Working full time while depressed can be a real challenge. It’s even more difficult when you’re stuck in a corporate office. That’s where I’m at right now. I’ve always imagined myself being self-employed but just never knew what to do. Because of that I’ve been stuck working in corporate hell until I figure something out. Corporate life already sucks for some of us but when you’re depressed AND have dreams of getting out of the 9-5 life it can be crushing.

Sure, a full-time job isn’t all bad. Steady income, plenty of people to talk to, growing opportunities, blah blah blah. The problem is that while you’re guided to think you’re doing it for yourself you’re really doing it for someone else. Yeah, you’re busting your ass so someone else can grow THEIR company, not yours. Not all of us are okay with that, and it is certainly okay if you are, but for those of us who let our own minds defeat us all day the office life is like living in mud.

I live for Saturdays. All week I’m just dying to get there. I don’t get excited about much else. (That hurt just to type out.) I’m in school for what I used to think would be a great career but really, unless I find a way to do it independently, I’m just training for another corporate job. A life of servitude. I dwell on what I could be doing. Maybe I could use my degree to find a way to be self-employed. Maybe I can find other means. The problem is that I’m in a rush to find whatever that thing is so I never stop to really think about what I would enjoy doing. If I force myself into something I could still be unhappy.

I’ve been trying to make myself relax and just think about ideas and work slowly on improving myself instead of rushing into the first thing I think of. I’m trying to get myself to come to terms with the fact that it will take some time before I reached my ultimate goals. With that being said I’m actually a little calmer and I’m starting to look at all of my options more realistically. I have been able to narrow things down and see what are plausible opportunities. I’m also finding out what my true passions are. That feels like progress.

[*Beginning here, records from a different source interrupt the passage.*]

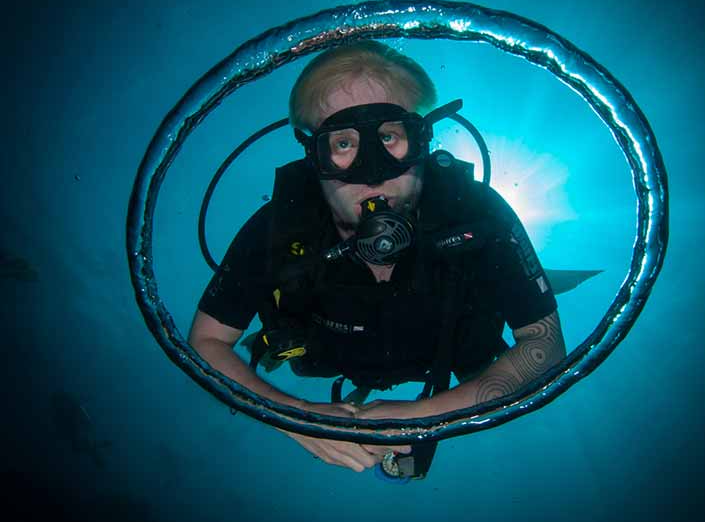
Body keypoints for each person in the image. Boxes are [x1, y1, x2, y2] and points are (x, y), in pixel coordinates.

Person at [188, 40, 566, 476]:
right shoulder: (280, 226)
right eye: (344, 143)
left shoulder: (474, 212)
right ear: (314, 153)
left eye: (388, 136)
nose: (372, 171)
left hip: (452, 346)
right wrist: (294, 417)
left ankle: (522, 281)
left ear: (421, 139)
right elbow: (206, 342)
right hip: (331, 351)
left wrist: (429, 416)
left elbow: (546, 345)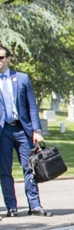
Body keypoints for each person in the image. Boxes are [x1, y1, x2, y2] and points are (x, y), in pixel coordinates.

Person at [0, 44, 52, 217]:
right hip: (3, 132)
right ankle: (11, 207)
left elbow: (32, 107)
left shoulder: (22, 79)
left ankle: (35, 205)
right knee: (4, 170)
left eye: (1, 58)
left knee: (29, 167)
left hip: (23, 130)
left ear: (8, 59)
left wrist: (36, 130)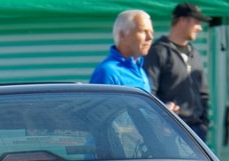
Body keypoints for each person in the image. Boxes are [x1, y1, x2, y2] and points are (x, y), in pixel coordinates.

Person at [144, 3, 211, 140]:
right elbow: (149, 93)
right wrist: (163, 117)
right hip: (170, 131)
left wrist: (204, 124)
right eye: (196, 22)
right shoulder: (158, 51)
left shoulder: (195, 53)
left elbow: (203, 93)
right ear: (182, 20)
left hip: (197, 131)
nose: (199, 28)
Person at [90, 10, 155, 92]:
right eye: (143, 31)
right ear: (123, 35)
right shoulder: (108, 72)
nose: (150, 37)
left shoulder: (140, 70)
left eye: (151, 32)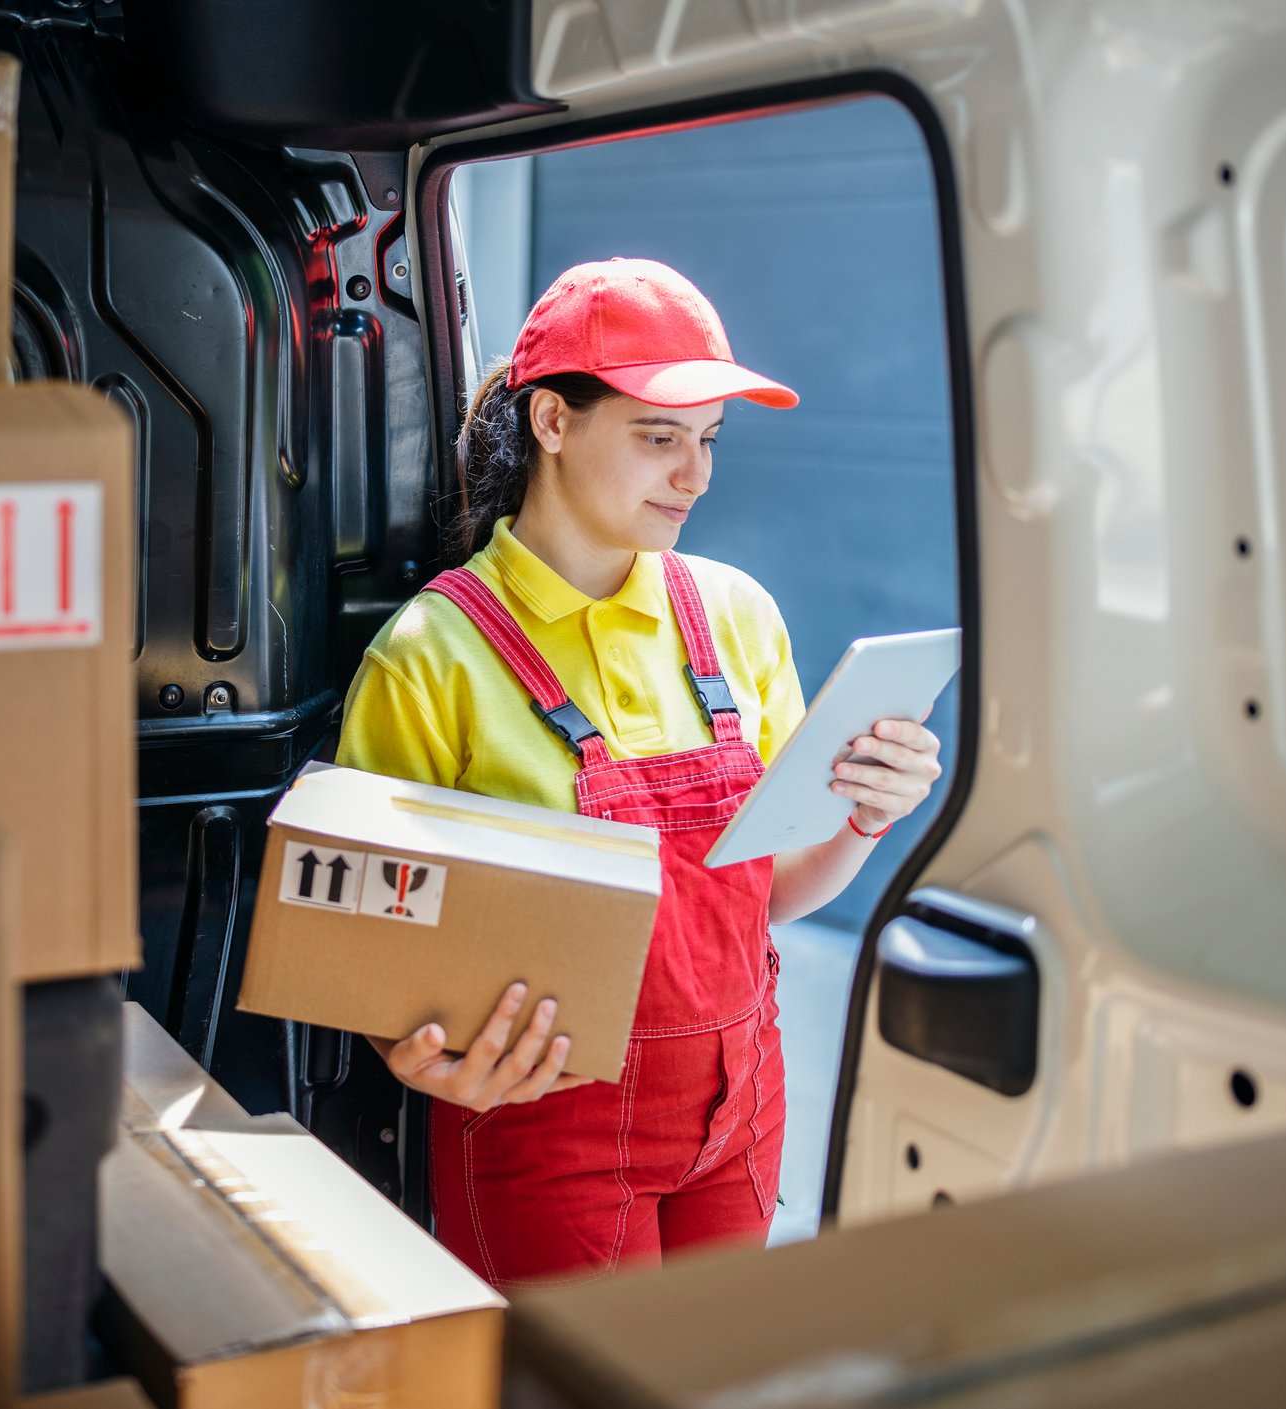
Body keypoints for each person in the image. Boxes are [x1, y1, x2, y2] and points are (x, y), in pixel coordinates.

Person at [335, 256, 942, 1287]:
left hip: (739, 1114)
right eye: (659, 437)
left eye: (708, 441)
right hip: (542, 1125)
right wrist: (411, 1047)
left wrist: (862, 818)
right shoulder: (431, 654)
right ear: (553, 421)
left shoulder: (737, 614)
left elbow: (766, 894)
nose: (695, 476)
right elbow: (358, 939)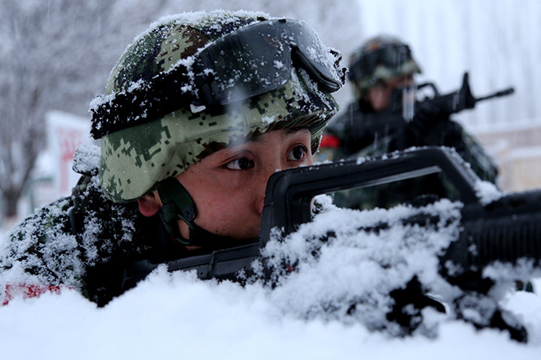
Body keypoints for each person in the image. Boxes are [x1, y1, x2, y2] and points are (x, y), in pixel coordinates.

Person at [0, 10, 346, 306]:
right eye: (241, 162)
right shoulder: (46, 269)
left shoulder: (329, 238)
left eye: (297, 152)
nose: (276, 193)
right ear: (151, 187)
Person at [321, 35, 500, 209]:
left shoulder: (433, 123)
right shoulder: (338, 134)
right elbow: (326, 196)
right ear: (365, 93)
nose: (404, 93)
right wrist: (391, 150)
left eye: (408, 82)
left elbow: (487, 191)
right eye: (387, 87)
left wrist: (455, 147)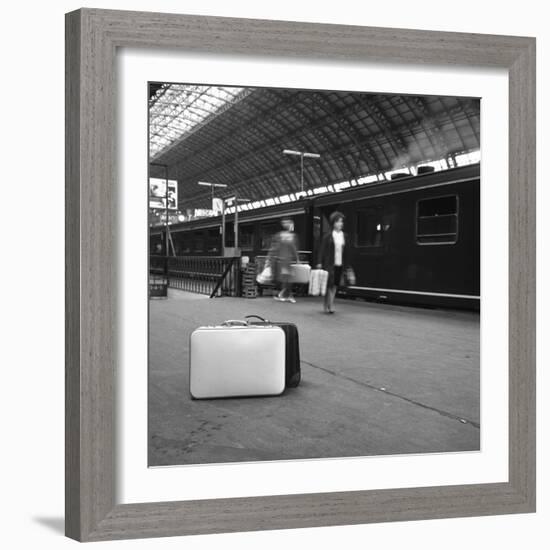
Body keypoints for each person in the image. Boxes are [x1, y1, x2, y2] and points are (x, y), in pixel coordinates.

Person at [316, 211, 353, 313]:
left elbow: (347, 251)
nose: (341, 224)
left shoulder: (344, 236)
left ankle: (329, 304)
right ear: (333, 223)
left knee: (335, 285)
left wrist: (348, 265)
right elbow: (322, 250)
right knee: (329, 285)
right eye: (338, 222)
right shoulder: (327, 236)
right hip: (329, 264)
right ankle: (329, 306)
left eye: (341, 222)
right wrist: (319, 262)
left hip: (340, 264)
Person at [268, 217, 299, 303]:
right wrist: (297, 259)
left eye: (287, 223)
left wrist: (297, 258)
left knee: (287, 279)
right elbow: (293, 248)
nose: (286, 224)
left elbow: (293, 248)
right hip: (284, 260)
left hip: (285, 261)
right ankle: (286, 295)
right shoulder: (290, 236)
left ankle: (285, 295)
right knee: (286, 279)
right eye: (284, 223)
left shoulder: (281, 235)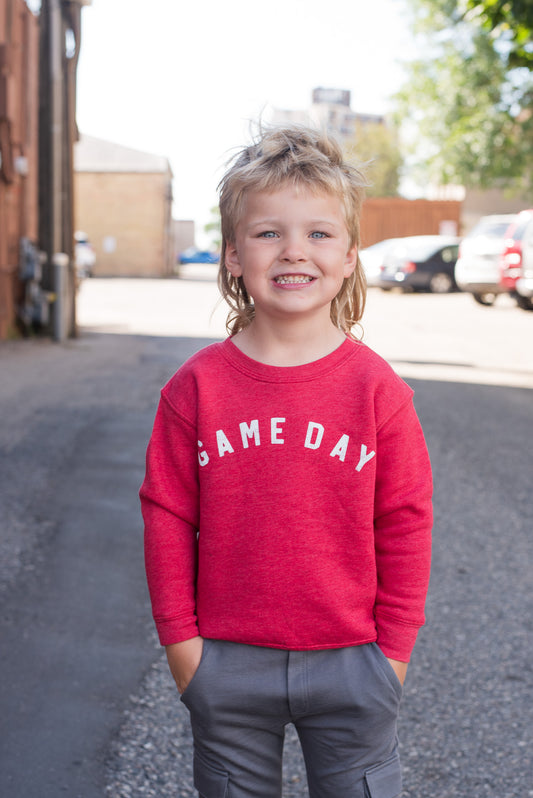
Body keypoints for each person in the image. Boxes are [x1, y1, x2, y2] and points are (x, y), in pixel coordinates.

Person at [140, 125, 433, 798]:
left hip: (353, 662)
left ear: (351, 255)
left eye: (319, 234)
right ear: (234, 254)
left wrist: (391, 653)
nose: (294, 251)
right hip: (225, 662)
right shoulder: (195, 389)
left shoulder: (376, 390)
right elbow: (164, 518)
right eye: (269, 232)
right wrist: (183, 649)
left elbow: (406, 521)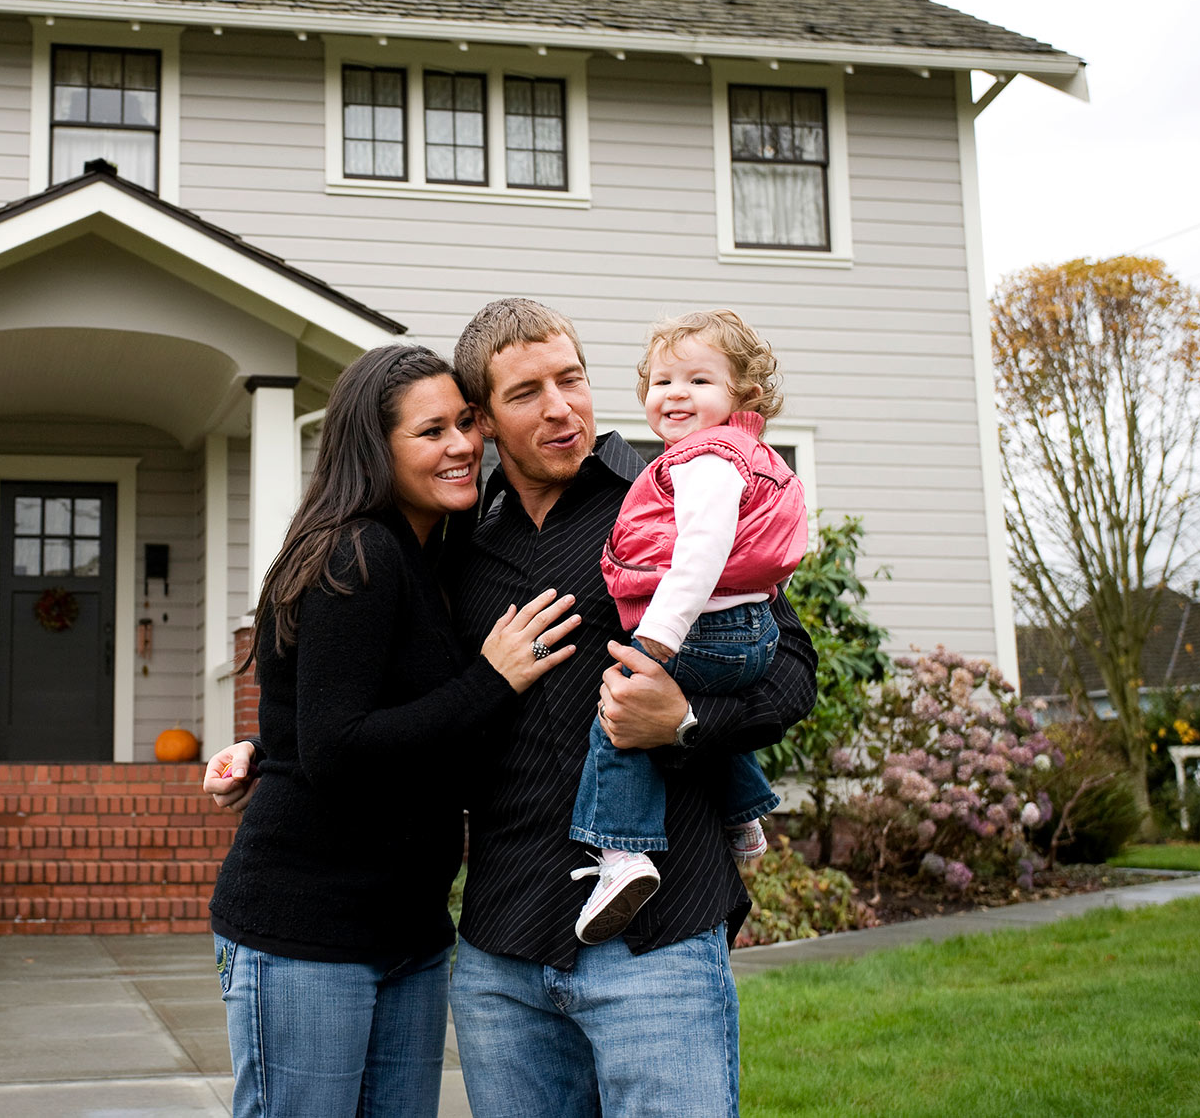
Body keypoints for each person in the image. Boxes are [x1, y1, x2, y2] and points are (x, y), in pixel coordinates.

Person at [208, 299, 816, 1118]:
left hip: (655, 937)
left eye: (571, 378)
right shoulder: (459, 542)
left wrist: (683, 722)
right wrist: (271, 744)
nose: (560, 406)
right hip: (503, 945)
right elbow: (379, 693)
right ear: (486, 421)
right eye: (526, 393)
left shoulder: (668, 498)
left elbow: (791, 670)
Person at [207, 342, 579, 1118]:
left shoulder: (428, 557)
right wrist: (492, 678)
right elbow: (338, 748)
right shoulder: (358, 551)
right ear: (376, 450)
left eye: (466, 423)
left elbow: (333, 713)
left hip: (406, 931)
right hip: (310, 926)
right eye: (431, 431)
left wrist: (264, 750)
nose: (461, 446)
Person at [568, 309, 809, 945]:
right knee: (676, 711)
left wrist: (656, 640)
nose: (676, 394)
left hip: (709, 628)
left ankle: (622, 854)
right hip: (742, 629)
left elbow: (699, 555)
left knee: (620, 707)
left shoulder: (706, 459)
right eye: (663, 380)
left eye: (699, 381)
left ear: (742, 397)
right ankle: (744, 813)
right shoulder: (730, 453)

If you’re feeling stuck right now and want something new, I know this sounds counter-intuitive but slow down and just let yourself think about where you’re at and where you want to be. The rat race of normal life can be overwhelming for people like us and you’re probably dying to get out. You can, you just have to take little steps. If you see little bits of progress let that be your motivation to keep going. A strong word of caution: do NOT get stuck in the habit of wishing for overnight change. That puts the pressure of the entire plan on you and you will get overwhelmed and quit. Just take little steps. Even if you only work toward your goal for 1 minute a day. You’ll see little bits of progress and not only will you feel good about the work you’ve done, you’ll also feel more hopeful about your future.